---------- Data section ----------

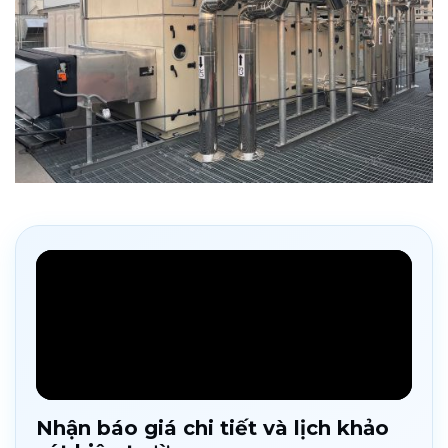
Nhận báo giá chi tiết và lịch khảo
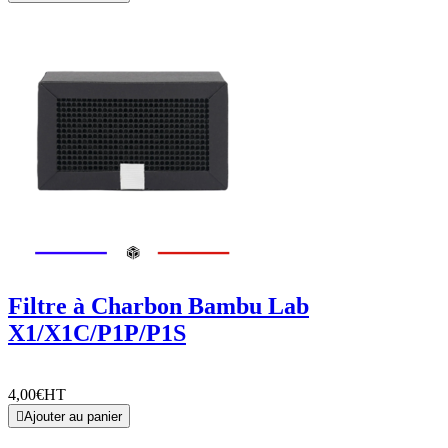
Filtre à Charbon Bambu Lab
X1/X1C/P1P/P1S
4,00€
HT

Ajouter au panier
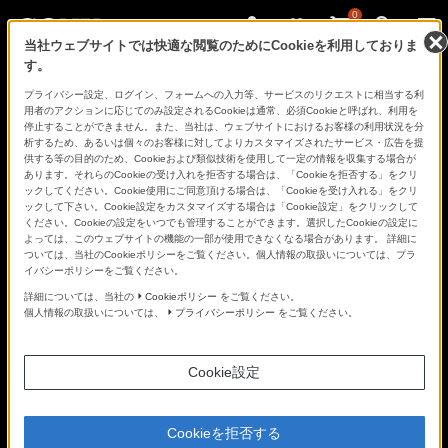
0
当社ウェブサイトでは快適な閲覧のためにCookieを利用しておりま
す。
さ
Facebook
Twitter
プライバシー設定、ログイン、フォームへの入力等、サービスのリクエストに相当する利
あ、
用者のアクションに応じてのみ設定されるCookieは通常、必須Cookieと呼ばれ、利用を
見
停止することができません。また、当社は、ウェブサイトにおけるお客様の利用状況を分
た
析するため、あるいは個々のお客様に対してよりカスタマイズされたサービス・広告を提
こ
供する等の目的のため、Cookieおよび類似技術を使用して一定の情報を収集する場合が
と
あります。それらのCookieの受け入れを拒否する場合は、「Cookieを拒否する」をクリ
の
ックしてください。Cookie使用にご同意頂ける場合は、「Cookieを受け入れる」をクリ
な
ックして下さい。Cookie設定をカスタマイズする場合は「Cookie設定」をクリックして
い
ください。Cookieの設定をいつでも管理することができます。選択したCookieの設定に
世
よっては、このウェブサイトの機能の一部が使用できなくなる場合があります。 詳細に
界
ついては、当社のCookieポリシーをご覧ください。個人情報の取扱いについては、プラ
へ。
イバシーポリシーをご覧ください。
α
Universe
詳細については、当社の
Cookieポリシー
をご覧ください。
個人情報の取扱いについては、
プライバシーポリシー
をご覧ください。
Cookie設定
Cookieを拒否する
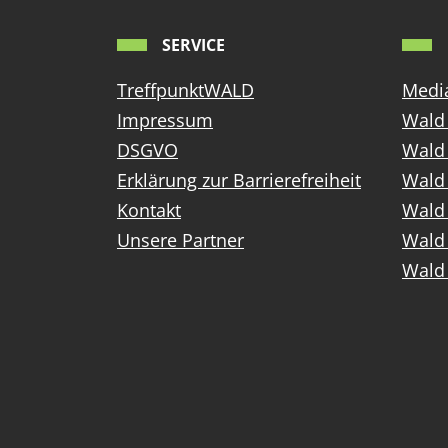
SERVICE
TreffpunktWALD
Media
Impressum
Wald 
DSGVO
Wald
Erklärung zur Barrierefreiheit
Wald 
Kontakt
Wald 
Unsere Partner
Wald 
Wald 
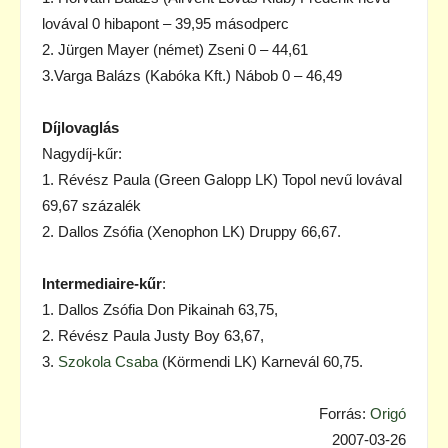
lovával 0 hibapont – 39,95 másodperc
2. Jürgen Mayer (német) Zseni 0 – 44,61
3.Varga Balázs (Kabóka Kft.) Nábob 0 – 46,49
Díjlovaglás
Nagydíj-kűr:
1. Révész Paula (Green Galopp LK) Topol nevű lovával
69,67 százalék
2. Dallos Zsófia (Xenophon LK) Druppy 66,67.
Intermediaire-kűr
:
1. Dallos Zsófia Don Pikainah 63,75,
2. Révész Paula Justy Boy 63,67,
3.
Szokola Csaba
(Körmendi LK) Karnevál 60,75.
Forrás:
Origó
2007-03-26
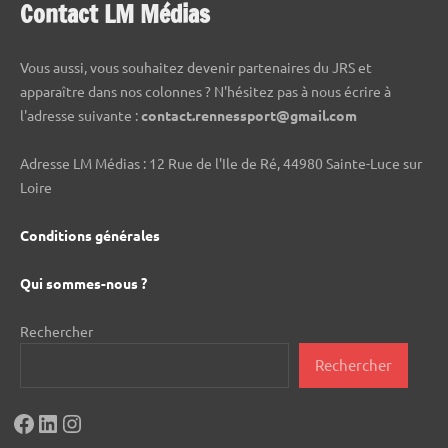
Contact LM Médias
Vous aussi, vous souhaitez devenir partenaires du JRS et
apparaître dans nos colonnes ? N'hésitez pas à nous écrire à
l'adresse suivante :
contact.rennessport@gmail.com
Adresse LM Médias : 12 Rue de l'Ile de Ré, 44980 Sainte-Luce sur
Loire
Conditions générales
Qui sommes-nous ?
Rechercher
Rechercher
Facebook
LinkedIn
Instagram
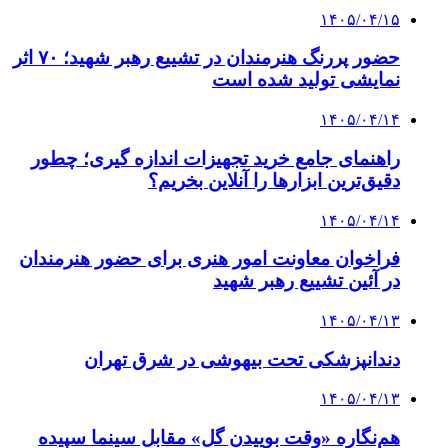
۱۴۰۵/۰۴/۱۵
حضور پررنگ هنرمندان در تشییع رهبر شهید؛ ۷۰ اثر
نمایشی تولید شده است
۱۴۰۵/۰۴/۱۴
راهنمای جامع خرید تجهیزات اندازه گیری؛ چطور
دقیق‌ترین ابزارها را آنلاین بخریم؟
۱۴۰۵/۰۴/۱۴
فراخوان معاونت امور هنری برای حضور هنرمندان
در آئین تشییع رهبر شهید
۱۴۰۵/۰۴/۱۳
دندانپزشکی تحت بیهوشی در شرق تهران
۱۴۰۵/۰۴/۱۳
هم‌نگاره «وقت بوییدن گل» مقابل سینما سپیده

----------

* Exercise description *
In the listing above, find each line with the word "Paula" and return it.

* Answer space *
1. Révész Paula (Green Galopp LK) Topol nevű lovával
2. Révész Paula Justy Boy 63,67,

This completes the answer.